An unsigned act gives away it’s music and you can’t get in the gig!

Do some research, download the album. You’re now in the club, the new word of mouth club.

The big story this week is Marc Geiger’s appearance on Ian Rogers’s Web TV show. But I thought maybe you hadn’t seen it.

You should.

“Billboard” did the best edit:

You can watch the entire show here:

But be sure to watch that edited clip. Ignore the intro, ignore the reference to me, but be sure to hear the power of Pitchfork.

It’s a trusted filter. An imperfect trusted filter. But it generated a million dollars of business for the Weeknd instantaneously, $25,000 a gig.

That’s real money. Much more than you’d ever get going through the record company.

And the act gave the music away for free.

But everybody agreed it was really good.

Ain’t that a head-scratcher.

But that’s the new world.

There will be a more perfect Pitchfork, a more trustworthy filter. Pitchfork is just a harbinger of what’s to come.

But the future is coming.

Throw out all your twentieth century thinking.

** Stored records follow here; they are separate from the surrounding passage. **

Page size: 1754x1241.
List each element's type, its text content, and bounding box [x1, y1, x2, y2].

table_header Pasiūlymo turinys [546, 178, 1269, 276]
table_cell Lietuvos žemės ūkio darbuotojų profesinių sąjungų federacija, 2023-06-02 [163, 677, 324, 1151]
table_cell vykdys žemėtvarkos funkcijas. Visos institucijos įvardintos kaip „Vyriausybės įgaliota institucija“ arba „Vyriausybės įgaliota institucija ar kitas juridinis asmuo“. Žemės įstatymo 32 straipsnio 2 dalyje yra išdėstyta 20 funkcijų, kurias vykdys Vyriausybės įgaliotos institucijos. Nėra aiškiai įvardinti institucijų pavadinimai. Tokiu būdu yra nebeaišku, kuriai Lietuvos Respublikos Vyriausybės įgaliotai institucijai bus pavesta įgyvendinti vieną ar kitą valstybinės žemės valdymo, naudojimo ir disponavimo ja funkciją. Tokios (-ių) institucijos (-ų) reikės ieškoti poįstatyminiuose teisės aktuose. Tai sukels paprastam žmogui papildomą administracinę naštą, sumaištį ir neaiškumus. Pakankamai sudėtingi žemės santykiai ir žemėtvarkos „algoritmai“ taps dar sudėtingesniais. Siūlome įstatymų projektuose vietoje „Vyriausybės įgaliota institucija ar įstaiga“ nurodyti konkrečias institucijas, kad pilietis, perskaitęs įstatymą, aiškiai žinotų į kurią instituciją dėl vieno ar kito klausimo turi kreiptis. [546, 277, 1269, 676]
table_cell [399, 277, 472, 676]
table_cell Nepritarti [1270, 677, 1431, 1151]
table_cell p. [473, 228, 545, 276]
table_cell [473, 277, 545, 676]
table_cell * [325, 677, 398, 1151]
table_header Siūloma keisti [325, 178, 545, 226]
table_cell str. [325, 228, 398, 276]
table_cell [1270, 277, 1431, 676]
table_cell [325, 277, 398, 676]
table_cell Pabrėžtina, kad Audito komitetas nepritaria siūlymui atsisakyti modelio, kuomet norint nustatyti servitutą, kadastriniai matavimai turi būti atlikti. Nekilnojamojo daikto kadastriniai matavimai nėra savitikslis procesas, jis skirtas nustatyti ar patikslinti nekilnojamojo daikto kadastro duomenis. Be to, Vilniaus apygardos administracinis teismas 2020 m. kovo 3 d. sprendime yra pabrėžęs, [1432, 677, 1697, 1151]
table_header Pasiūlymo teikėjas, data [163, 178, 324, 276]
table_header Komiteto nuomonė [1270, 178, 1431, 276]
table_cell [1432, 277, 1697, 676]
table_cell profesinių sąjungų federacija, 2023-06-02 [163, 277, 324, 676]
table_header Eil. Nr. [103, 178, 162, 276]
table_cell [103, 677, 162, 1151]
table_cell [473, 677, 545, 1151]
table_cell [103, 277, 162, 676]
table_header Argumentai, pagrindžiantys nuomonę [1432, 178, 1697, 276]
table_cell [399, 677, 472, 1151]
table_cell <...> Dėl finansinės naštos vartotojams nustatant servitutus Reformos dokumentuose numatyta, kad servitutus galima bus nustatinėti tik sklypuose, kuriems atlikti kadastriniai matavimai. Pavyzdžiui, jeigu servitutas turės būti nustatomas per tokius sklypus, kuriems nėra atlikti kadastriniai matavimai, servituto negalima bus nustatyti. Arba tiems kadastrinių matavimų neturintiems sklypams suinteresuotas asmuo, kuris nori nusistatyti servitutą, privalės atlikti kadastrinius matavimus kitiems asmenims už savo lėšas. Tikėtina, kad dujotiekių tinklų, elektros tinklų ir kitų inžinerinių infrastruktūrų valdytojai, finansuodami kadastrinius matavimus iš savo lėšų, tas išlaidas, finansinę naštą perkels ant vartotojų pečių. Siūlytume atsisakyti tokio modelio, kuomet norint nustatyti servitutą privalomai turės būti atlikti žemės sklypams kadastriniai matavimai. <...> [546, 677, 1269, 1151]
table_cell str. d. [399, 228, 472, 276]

There’s more ways to make money in music than selling discs.

But the old players can’t see this.

So they’re going to be left behind.

Ian Rogers never worked at a major label.

The revolutionaries are outsiders. Who aren’t upsetting the apple cart so much as seizing new technologies and customizing them for the new music business. Which is being built now.

Don’t buy the corporate b.s.

There’s plenty of money in music. No one’s giving up because they can’t get paid.

The audience knows most music is crap.

But people have their ear to the ground for what’s great.

Are you great?

If so, the field is wide open.

You don’t need to spam anybody, you just need to be great.

Research the Weeknd story.

It’ll blow your mind and make you smile.